Residents and emergency crews were waiting for a fire to burn itself out after an explosion at a natural gas processing plant in a small town in southwestern Wyoming.

Mnet 33563 Wyoming Gas

OPAL, Wyo. (AP) -- Residents and emergency crews were waiting for a fire to burn itself out after an explosion at a natural gas processing plant in a small town in southwestern Wyoming.

No injuries were reported in the explosion Wednesday in Opal, a town of about 95 people about 100 miles northeast of Salt Lake City. All of Opal was evacuated.

Gas from the plant serves a huge number of customers across the West and as far east as Ohio, but the explosion came between the winter heating and summer cooling seasons, when demand is lower, officials said.

There was no immediate word on the cause of the explosion.

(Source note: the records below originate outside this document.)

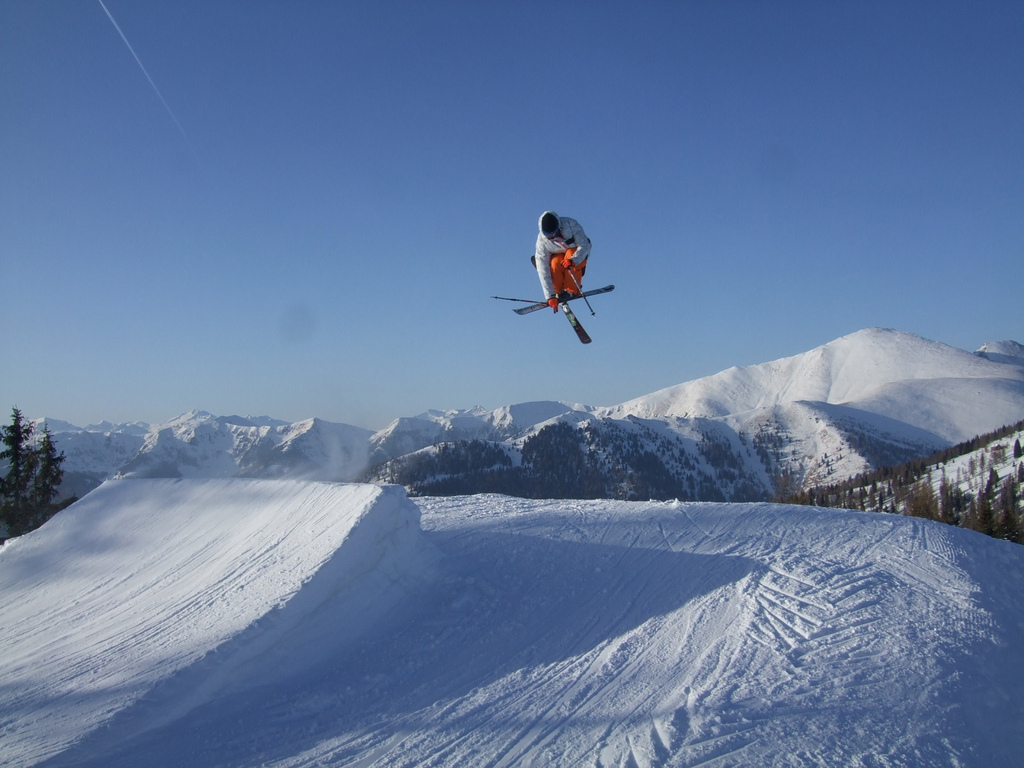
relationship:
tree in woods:
[14, 426, 66, 515] [14, 407, 153, 552]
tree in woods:
[877, 463, 955, 543] [756, 458, 1005, 515]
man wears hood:
[536, 211, 593, 314] [527, 207, 564, 233]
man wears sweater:
[536, 211, 593, 314] [531, 226, 598, 289]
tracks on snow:
[769, 557, 876, 687] [724, 538, 910, 742]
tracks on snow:
[769, 568, 829, 593] [560, 587, 656, 765]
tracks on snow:
[769, 568, 829, 593] [460, 557, 590, 765]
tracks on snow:
[233, 524, 270, 598] [151, 460, 314, 612]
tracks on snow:
[769, 568, 829, 593] [434, 497, 1022, 765]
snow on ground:
[475, 520, 970, 743] [423, 505, 981, 765]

The blast was reported at about 2 p.m. and the fire burned into the night. It wasn't clear when residents would be allowed to go home.

"They were downwind from the plant," Lincoln County Sheriff Shane Johnson said. "The fire was still very active, and because of the nature of the processing that goes on there, that was the call that was made for safety reasons."

The explosion occurred in a cryogenic processing tower, which chills unrefined natural gas to remove impurities.

The fire was confined to the facility, and no structures in the town were affected, county officials said.

All employees at the gas processing plant were accounted for, said Tom Droege, a spokesman for Williams Partners LP of Tulsa, Okla., which operates the plant.

Williams was paying to lodge Opal residents at motels in Little America, about 25 miles east, and in Kemmerer, about 15 miles west.

"We want to make sure everybody's taken care of and they're put up for the night if they're not able to go back to their houses," Williams spokeswoman Michele Swaner said.

The Opal plant removes carbon dioxide and other impurities from natural gas that comes from gas fields in the region. It can gather up to 1.5 billion cubic feet of gas a day, and it sends the refined product into pipelines that go to urban centers to the east, west and south.

Williams said in a statement it has suspended collecting gas from surrounding areas and is looking for ways to resume production.

Regional pipelines converge at a major national hub in Opal, and it's the principal spot where prices are set for natural gas produced from the large gas fields in western Wyoming and the San Juan Basin in Utah. Government officials and industry insiders closely watch Opal hub prices to monitor trends in regional gas supply and demand.

Williams operates the Northwest Pipeline, which runs through Opal on its way to the Pacific Northwest.

Renny MacKay, spokesman for Gov. Matt Mead, said investigators would look into the cause of the explosion once the site was secured.